Cancer as a Selfish Gene
What the selfish gene hypothesis does accomplish is provide an underpinning for the disturbing notion that genetic determinism can sometimes work at bewildering cross-purposes. The genes in an organism sometimes “disagree” over what should happen. That is, they appear to have opposing effects. For example, in some mammals, a gene in males may want to produce lots of healthy sperm, but others may want half the sperm to be defective. Some genes in a female may want her to nourish all her embryos; others might want her to abort half of them. Some genes in a fetus may want it to grow fast, others slowly, and yet at an intermediate rate. Some genes want to protect chromosomes from damage. Others want to damage it.
These conflicts arise because genes can spread into a population despite sometimes being harmful to the larger organism. These genes might give themselves a benefit but typically cause problems for other non-linked genes in the same creature. In that sense, they are indeed selfish. In fact we can define selfish genes by just such intent: stretches of DNA (genes, fragments, non-coding DNA, portions of chromosomes, whole chromosomes) that act narrowly to advance their own interests (replication) at the expense of the larger organism. This in turn leads to selection of other genes that try to suppress this activity, and thereby mitigate the harm. This evolution of selfish genetic elements and their relative control attempts inevitably leads to “intragenomic conflict.”

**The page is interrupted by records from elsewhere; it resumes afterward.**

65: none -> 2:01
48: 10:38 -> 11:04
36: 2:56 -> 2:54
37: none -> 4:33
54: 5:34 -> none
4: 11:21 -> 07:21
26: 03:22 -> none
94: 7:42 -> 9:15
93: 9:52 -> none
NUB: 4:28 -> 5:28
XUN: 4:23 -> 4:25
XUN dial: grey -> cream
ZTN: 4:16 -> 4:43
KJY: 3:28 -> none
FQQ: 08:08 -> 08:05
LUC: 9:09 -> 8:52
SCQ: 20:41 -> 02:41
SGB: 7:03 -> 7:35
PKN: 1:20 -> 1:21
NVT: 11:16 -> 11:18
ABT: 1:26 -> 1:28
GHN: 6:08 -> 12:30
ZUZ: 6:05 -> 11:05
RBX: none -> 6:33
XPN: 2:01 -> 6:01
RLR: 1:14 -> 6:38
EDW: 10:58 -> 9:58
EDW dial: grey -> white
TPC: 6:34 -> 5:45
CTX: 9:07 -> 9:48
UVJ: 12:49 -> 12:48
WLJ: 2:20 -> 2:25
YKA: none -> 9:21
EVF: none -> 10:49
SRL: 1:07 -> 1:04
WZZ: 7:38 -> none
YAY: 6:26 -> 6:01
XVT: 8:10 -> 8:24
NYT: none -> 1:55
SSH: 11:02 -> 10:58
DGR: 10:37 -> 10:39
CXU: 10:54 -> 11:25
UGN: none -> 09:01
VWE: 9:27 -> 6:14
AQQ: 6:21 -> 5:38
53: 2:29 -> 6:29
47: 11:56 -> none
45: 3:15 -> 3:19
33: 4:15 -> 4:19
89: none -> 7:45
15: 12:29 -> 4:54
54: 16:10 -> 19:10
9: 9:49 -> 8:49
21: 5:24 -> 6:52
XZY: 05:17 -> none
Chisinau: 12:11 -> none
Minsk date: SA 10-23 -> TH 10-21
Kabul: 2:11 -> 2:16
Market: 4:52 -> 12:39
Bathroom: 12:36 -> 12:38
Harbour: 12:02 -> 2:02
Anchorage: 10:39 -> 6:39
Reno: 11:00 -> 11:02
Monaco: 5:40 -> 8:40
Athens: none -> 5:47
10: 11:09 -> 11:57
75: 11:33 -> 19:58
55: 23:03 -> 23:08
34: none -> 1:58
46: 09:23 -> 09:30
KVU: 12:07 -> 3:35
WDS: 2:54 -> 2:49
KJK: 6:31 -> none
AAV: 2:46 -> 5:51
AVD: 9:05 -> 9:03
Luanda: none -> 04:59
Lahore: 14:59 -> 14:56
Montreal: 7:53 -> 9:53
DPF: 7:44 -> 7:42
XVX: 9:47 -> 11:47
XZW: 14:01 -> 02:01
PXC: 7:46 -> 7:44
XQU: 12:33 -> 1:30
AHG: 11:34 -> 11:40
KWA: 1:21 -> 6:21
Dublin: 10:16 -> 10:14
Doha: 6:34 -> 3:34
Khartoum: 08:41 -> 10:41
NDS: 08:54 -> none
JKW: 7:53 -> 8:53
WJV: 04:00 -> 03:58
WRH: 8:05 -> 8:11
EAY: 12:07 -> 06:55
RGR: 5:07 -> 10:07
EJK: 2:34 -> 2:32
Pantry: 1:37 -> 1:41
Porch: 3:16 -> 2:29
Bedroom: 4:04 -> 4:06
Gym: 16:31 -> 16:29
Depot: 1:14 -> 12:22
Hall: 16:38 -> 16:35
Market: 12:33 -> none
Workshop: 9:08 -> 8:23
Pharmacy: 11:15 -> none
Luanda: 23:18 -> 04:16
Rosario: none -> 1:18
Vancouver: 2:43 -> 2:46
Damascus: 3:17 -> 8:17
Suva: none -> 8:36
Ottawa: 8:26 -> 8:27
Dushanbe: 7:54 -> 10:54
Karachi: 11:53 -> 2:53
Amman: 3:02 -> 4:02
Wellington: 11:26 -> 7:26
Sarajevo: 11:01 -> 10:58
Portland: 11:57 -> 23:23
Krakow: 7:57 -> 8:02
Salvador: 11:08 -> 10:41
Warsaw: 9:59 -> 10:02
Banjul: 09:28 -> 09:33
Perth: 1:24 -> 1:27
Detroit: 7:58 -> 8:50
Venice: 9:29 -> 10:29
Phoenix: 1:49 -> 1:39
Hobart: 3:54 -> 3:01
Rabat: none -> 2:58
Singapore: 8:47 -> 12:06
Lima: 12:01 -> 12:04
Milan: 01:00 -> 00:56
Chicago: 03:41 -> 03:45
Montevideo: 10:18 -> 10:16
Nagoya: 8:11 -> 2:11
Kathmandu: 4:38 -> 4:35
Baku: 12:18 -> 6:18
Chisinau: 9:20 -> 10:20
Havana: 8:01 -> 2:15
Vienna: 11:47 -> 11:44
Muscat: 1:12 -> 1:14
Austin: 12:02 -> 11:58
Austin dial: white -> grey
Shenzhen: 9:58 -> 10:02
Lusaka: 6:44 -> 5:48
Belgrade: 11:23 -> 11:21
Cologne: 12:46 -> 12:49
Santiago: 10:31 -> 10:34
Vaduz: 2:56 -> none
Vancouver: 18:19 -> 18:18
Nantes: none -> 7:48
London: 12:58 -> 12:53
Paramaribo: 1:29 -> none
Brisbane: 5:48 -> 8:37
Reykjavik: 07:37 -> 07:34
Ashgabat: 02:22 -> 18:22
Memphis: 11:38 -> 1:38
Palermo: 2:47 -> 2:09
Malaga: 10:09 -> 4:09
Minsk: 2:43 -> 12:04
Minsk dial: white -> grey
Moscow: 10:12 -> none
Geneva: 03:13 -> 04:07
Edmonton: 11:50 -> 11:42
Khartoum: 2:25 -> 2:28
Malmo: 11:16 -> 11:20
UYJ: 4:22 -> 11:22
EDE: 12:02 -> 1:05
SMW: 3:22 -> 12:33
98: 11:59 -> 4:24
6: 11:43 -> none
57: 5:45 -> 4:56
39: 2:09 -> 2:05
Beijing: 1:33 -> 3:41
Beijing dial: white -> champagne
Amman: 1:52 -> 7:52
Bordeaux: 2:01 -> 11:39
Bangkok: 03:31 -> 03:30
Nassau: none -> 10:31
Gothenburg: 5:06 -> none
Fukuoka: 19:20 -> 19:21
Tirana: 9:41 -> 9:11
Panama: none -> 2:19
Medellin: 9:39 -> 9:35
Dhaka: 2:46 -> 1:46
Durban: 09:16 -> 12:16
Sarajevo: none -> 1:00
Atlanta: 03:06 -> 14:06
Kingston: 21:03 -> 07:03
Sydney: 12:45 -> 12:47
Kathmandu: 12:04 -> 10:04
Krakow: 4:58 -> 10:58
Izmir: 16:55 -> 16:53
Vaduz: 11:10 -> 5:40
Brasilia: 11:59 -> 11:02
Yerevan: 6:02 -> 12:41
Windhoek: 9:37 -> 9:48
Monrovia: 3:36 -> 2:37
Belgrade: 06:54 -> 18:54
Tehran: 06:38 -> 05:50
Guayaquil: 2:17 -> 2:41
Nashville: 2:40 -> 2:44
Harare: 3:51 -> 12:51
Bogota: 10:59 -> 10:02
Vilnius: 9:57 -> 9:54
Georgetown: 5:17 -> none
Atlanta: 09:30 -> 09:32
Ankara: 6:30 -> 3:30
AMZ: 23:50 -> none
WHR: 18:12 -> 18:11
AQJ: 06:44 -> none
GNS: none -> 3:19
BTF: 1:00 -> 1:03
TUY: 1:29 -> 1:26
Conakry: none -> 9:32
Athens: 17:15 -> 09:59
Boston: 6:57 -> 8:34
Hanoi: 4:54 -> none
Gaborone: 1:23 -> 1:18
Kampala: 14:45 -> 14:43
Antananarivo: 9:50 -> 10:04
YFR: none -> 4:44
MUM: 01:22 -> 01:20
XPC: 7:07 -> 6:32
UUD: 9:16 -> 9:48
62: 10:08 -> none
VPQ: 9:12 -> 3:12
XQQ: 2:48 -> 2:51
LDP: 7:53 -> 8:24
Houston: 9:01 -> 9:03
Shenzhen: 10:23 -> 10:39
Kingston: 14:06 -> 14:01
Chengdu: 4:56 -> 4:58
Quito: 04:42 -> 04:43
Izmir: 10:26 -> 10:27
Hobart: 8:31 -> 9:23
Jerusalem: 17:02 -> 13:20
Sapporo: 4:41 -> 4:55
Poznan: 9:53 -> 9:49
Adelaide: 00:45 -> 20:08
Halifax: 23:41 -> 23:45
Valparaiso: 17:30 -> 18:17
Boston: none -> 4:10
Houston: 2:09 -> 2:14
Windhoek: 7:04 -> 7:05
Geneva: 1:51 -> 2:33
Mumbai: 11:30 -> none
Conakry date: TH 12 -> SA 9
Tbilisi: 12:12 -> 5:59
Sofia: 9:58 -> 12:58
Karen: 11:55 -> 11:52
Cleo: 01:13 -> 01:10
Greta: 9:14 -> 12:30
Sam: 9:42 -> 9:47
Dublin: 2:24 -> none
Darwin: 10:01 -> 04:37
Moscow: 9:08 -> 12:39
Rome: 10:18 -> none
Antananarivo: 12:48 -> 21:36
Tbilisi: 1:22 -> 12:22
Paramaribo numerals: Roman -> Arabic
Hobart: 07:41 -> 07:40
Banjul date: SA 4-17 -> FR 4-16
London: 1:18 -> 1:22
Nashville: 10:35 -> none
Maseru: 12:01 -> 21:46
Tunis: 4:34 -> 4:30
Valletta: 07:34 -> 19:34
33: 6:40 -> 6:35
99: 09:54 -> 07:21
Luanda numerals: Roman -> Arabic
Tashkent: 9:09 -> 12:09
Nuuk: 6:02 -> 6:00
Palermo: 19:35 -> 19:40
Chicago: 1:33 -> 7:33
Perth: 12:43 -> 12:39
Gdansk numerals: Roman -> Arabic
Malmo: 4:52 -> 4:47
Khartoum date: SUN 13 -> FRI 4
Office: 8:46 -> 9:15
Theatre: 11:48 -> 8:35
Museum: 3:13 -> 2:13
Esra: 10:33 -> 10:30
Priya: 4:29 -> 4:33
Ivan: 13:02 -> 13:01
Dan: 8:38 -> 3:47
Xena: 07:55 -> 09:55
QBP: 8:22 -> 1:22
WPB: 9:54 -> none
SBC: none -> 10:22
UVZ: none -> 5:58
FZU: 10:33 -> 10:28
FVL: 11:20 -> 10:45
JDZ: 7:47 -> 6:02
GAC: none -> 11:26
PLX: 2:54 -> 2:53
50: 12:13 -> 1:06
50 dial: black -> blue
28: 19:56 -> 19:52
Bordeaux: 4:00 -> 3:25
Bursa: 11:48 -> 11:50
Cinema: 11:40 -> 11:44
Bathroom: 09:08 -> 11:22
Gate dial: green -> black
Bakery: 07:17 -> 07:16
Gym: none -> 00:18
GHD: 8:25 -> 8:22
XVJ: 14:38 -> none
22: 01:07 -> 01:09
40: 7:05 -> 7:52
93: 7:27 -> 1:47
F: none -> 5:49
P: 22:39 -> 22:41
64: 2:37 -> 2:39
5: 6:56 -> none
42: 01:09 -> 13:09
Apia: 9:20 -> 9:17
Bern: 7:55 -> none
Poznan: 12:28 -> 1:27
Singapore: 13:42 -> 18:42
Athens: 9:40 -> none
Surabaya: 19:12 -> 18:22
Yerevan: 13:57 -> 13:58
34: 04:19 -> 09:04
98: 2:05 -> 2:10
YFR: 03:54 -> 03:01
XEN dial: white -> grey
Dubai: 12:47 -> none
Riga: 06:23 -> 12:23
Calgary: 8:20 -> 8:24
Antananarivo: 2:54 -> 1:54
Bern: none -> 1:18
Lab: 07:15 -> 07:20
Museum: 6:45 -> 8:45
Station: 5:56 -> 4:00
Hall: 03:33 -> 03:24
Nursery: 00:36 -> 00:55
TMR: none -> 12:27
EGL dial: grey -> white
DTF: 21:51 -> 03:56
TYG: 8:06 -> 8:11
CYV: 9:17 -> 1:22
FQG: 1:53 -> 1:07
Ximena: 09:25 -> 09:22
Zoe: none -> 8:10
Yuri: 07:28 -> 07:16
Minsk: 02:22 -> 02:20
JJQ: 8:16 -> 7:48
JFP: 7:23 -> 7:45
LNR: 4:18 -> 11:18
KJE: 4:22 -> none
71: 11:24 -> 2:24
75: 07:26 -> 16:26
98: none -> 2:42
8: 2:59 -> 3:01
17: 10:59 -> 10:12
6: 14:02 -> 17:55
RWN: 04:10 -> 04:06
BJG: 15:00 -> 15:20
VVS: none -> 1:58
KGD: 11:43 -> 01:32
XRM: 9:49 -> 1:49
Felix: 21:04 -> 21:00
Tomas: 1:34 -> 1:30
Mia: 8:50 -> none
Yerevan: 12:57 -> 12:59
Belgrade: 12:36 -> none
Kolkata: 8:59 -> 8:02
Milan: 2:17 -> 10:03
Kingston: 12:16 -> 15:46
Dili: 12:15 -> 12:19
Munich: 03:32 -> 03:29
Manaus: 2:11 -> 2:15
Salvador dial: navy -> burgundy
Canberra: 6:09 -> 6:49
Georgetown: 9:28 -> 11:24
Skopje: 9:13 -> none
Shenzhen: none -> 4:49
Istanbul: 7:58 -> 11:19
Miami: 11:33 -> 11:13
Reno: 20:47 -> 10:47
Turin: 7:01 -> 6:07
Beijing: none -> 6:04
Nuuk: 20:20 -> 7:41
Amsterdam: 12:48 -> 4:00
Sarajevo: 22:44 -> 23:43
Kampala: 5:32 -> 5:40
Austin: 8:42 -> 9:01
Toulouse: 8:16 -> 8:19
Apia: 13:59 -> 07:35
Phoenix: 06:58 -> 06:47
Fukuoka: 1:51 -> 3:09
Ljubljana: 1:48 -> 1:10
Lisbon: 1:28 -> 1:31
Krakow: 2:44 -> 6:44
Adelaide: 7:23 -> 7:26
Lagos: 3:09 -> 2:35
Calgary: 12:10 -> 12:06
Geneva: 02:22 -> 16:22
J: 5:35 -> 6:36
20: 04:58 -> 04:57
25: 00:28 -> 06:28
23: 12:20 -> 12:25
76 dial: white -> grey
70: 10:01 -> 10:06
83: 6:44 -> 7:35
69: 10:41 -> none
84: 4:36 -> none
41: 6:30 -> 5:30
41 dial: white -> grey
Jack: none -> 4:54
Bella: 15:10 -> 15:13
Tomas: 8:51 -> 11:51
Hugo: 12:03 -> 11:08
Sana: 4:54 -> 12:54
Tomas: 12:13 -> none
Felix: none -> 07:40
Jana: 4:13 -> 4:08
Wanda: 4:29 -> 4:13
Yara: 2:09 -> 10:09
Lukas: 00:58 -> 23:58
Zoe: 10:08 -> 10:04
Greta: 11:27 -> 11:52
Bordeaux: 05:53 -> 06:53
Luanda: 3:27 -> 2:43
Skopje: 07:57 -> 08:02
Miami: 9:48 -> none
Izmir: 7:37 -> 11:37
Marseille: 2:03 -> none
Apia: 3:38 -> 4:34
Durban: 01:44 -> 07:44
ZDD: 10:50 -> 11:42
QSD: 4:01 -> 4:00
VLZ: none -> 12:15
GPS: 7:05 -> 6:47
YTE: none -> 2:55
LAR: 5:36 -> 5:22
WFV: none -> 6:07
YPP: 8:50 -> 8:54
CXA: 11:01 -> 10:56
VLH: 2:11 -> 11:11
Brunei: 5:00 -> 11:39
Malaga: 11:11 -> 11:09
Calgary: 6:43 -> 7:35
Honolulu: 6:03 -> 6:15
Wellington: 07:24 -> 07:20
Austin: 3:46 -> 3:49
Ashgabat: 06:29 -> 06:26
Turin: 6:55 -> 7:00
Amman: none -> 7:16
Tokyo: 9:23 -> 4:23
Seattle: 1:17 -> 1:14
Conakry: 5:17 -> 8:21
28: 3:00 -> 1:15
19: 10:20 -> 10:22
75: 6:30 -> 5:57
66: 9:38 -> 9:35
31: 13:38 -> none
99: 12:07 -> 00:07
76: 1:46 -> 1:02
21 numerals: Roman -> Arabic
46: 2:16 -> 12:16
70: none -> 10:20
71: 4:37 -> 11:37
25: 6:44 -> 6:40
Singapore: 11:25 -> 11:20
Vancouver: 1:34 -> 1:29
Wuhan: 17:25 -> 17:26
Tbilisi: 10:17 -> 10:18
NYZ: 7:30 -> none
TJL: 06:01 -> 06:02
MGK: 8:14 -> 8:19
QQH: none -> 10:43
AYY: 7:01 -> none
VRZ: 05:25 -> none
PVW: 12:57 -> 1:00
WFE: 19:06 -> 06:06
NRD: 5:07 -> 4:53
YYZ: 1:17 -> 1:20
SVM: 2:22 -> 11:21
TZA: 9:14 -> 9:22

Most selfish genetic elements contrive to be transmitted as a disproportionate percentage into the organism’s progeny. Instead of being our idyllic, Mendelian 50%, selfish genes might manage to get into 66%, 99% or 50.01% of the organism’s progeny. Genes inherited in a biased manner can spread into a population without doing any good at all for the organism; it might even be harmful. Such a gene is said to “drive” or be “driven.”
Cancer is the ultimate intragenomic conflict, a selfish cell lineage. It is the inevitable results of the fact that cells within a multicellular organism are not quite genetically identical to each other, and become even less like each other over time, an effect that is inevitable, and is strongest in long-lived ones. Humans are genetic mosaics and within our bodies cell lineages can expand or contract according to their tendency to proliferate.
Cancers have evolved high rates of replication, compared with other cell clones, at the expense of host fitness. Precisely because cancers are harmful to the organism, there will be selection for properties of adaptations that can prevent or delay their occurrence. An indication of the importance of these adaptations can be seen when comparing adaptations in our own species to that of mice. Of the wild mice in the laboratory, raised under benign conditions, 46% will have gross tumors at death. Humans are 3000 times larger and live 20-30 times longer than mice, so if the probability of a cell becoming cancerous was the same per unit time in us as in mice, none of us would make it out of the womb alive, let alone reach puberty.